Originally Posted by rickcr42
then it is not "pure" class A.you can have degrees of class A operation but if you are claiming pure class A the operating points are consitant,non varying until you hit clipping.then it matters not what class you are running as you are out of steam anyway and it will sound like crap.
I defy anyone to prove to me and back it up with measured results where a Szekeres Amp EVER goes out of classs A up to full clipping.That my freinds is what PURE CLASS A IS !
You can bias for class a up to a pre specified level and have an amp switch over to class A/B by design but that does not make the amp a Class A amp.
You're both right, if you're describing a single-ended amplifier, which, I believe, is what the amplifier in question is supposed to be. Crank up the volume on a single-ended amplifier and at some point, the plate current will hit zero and it won't be in Class A anymore. It'll be clipping, certainly, and that's what Mikhail pointed out in the original post in this thread. That's no different than any other single-ended Class A amplifier.
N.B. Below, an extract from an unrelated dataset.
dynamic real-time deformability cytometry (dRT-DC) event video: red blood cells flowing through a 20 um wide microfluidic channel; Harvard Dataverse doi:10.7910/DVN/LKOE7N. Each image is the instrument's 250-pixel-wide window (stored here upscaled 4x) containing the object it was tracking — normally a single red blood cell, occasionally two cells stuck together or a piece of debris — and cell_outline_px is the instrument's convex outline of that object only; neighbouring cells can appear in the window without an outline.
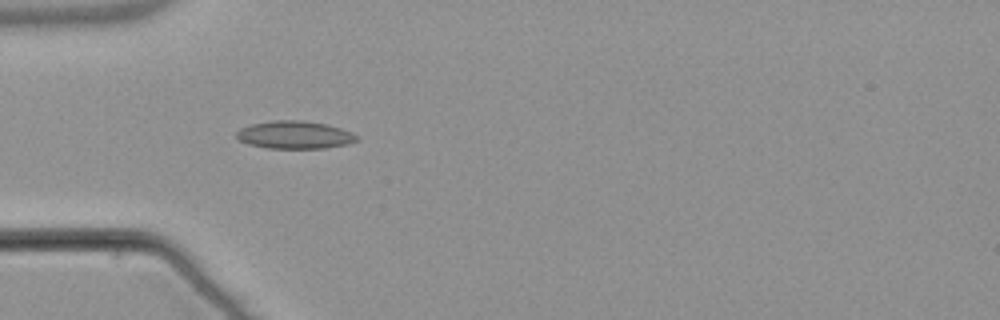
{"species": "common noctule bat (a hibernating species)", "species_latin": "Nyctalus noctula", "temperature_condition": "warm", "stored_images_in_passage": 38, "camera_frame_rate_fps": 3000, "um_per_image_px": 0.085, "animal": {"sex": "male", "body_mass_g": 21.5, "forearm_length_mm": 52.0}, "frame": {"image": 1, "passage_image": 1, "time_ms": 0.0, "image_size_px": [1000, 320], "cell_outline_px": [[360, 140], [348, 144], [324, 148], [268, 148], [248, 144], [240, 140], [236, 136], [236, 132], [240, 128], [252, 124], [272, 120], [304, 120], [328, 124], [352, 132], [360, 136]], "centroid_in_image_um": [25.09, 11.46], "position_along_channel_um": 59.9, "area_um2": 19.65}}
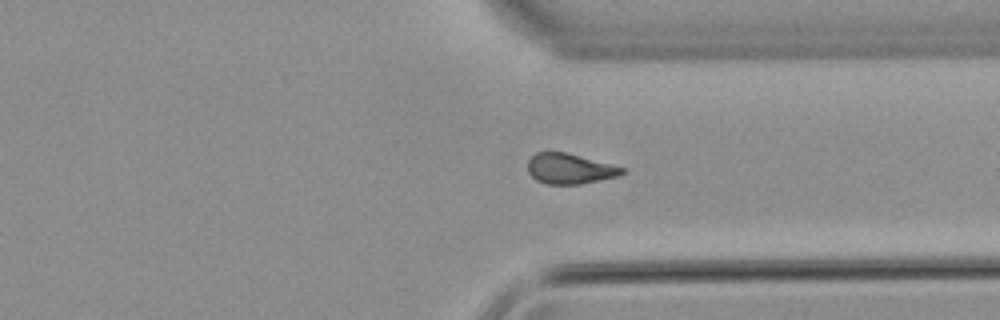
{"frame": {"image": 2, "passage_image": 25, "time_ms": 8.0, "image_size_px": [1000, 320], "cell_outline_px": [[628, 172], [620, 176], [580, 184], [548, 184], [536, 180], [528, 172], [528, 160], [536, 152], [564, 152], [624, 168]], "centroid_in_image_um": [48.43, 14.35], "position_along_channel_um": 363.0, "area_um2": 16.53}}
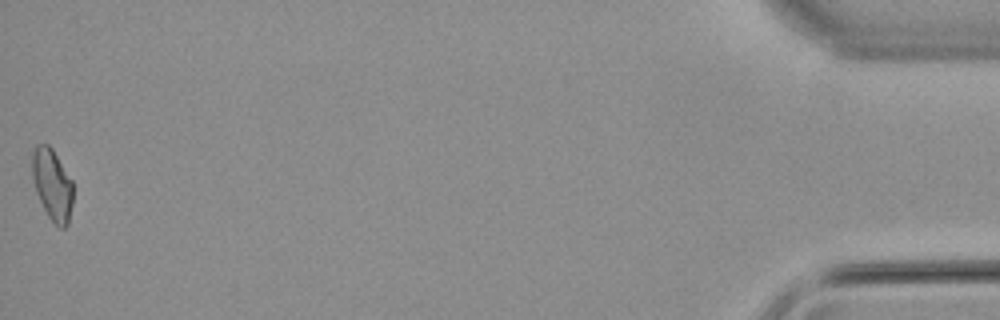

Kevin's post is a perfect example of a push-pull amplifier. Run it up so far and the plates will stop conducting and it will go from Class A into Class AB mode.
An amplifier is operating in Class A mode if the plate current is flowing in all output devices for a full 360 degrees of a signal cycle. So the Krell can operate in Class A up to a point, where half of the devices are in cutoff and the other half are in saturation, then it's in Class AB. In the single ended example, once the amp hits cutoff, it's technically in Class AB, but, since it's clipping, that's sort of a useless point.